» **ABOUT THIS EXERCISE**: Starting with the line that holds "left elbow: (527, 393)", reproduce each line through the last one of the data, exactly as written. Pictures are not copied.

» **RECORDS FOR THE TASK**:
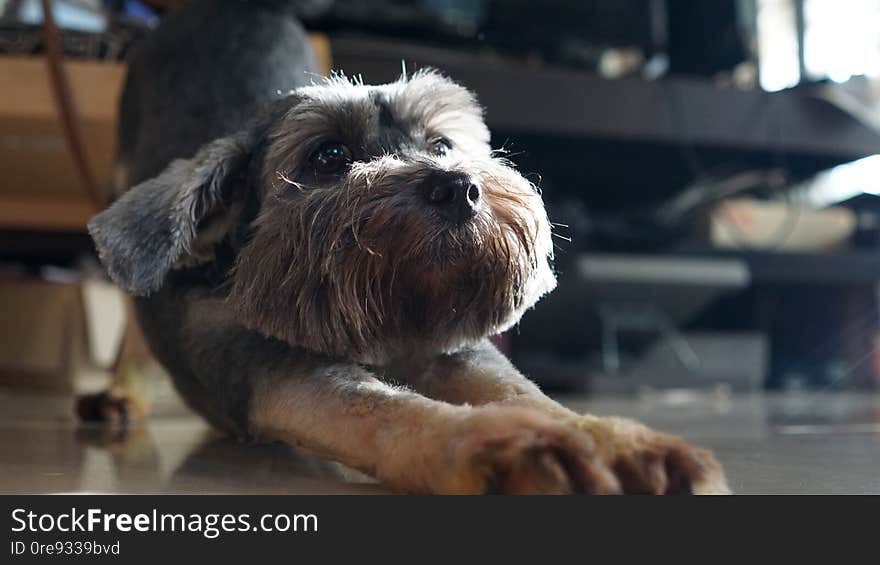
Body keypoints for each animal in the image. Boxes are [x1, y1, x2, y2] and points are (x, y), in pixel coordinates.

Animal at [87, 0, 728, 492]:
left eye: (442, 144)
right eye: (329, 157)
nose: (460, 188)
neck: (389, 319)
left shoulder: (450, 349)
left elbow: (527, 393)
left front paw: (618, 440)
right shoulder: (274, 366)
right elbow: (384, 408)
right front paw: (504, 447)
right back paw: (119, 394)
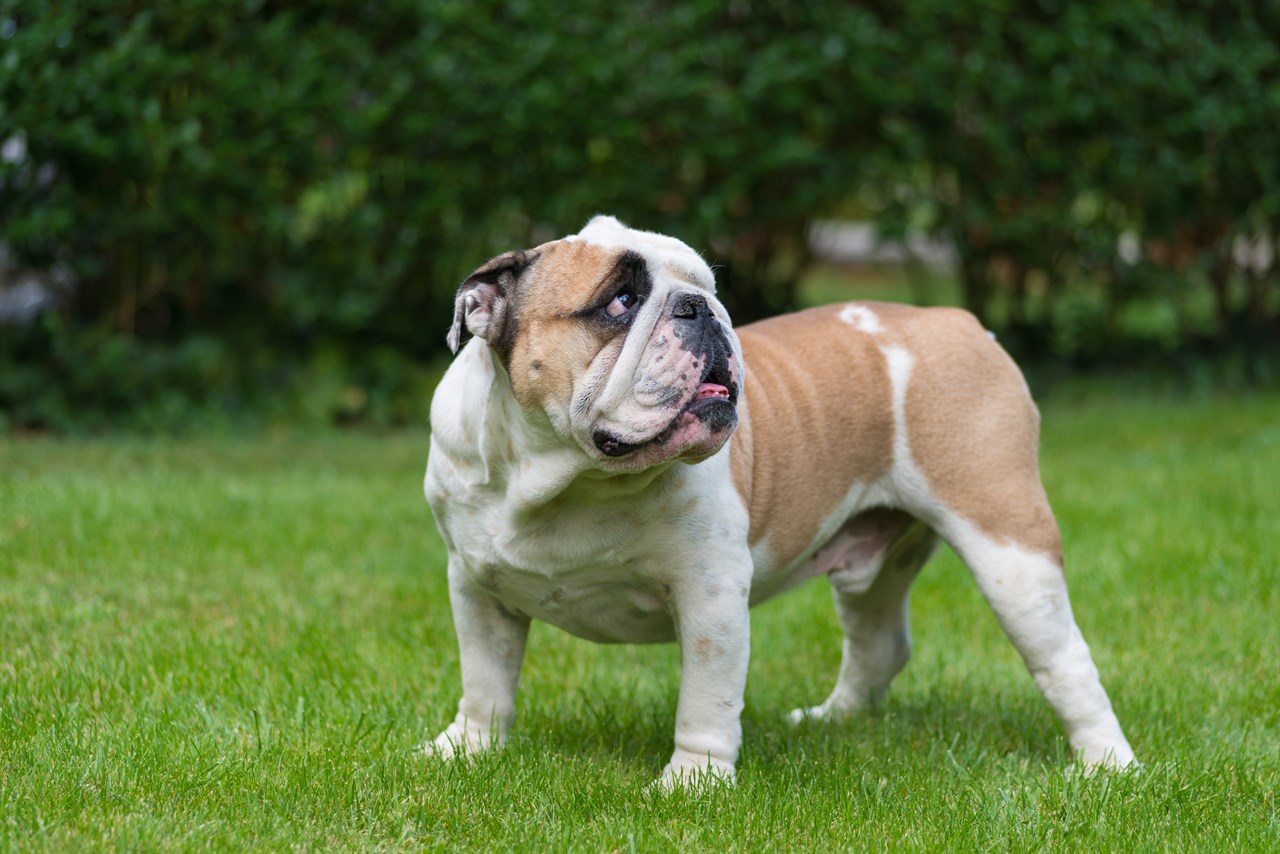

» **SOLVED EXERCISE**:
left elbow: (527, 393)
left front paw: (618, 440)
right shoulder: (274, 366)
right elbow: (384, 408)
right front paw: (504, 447)
right back paw: (119, 394)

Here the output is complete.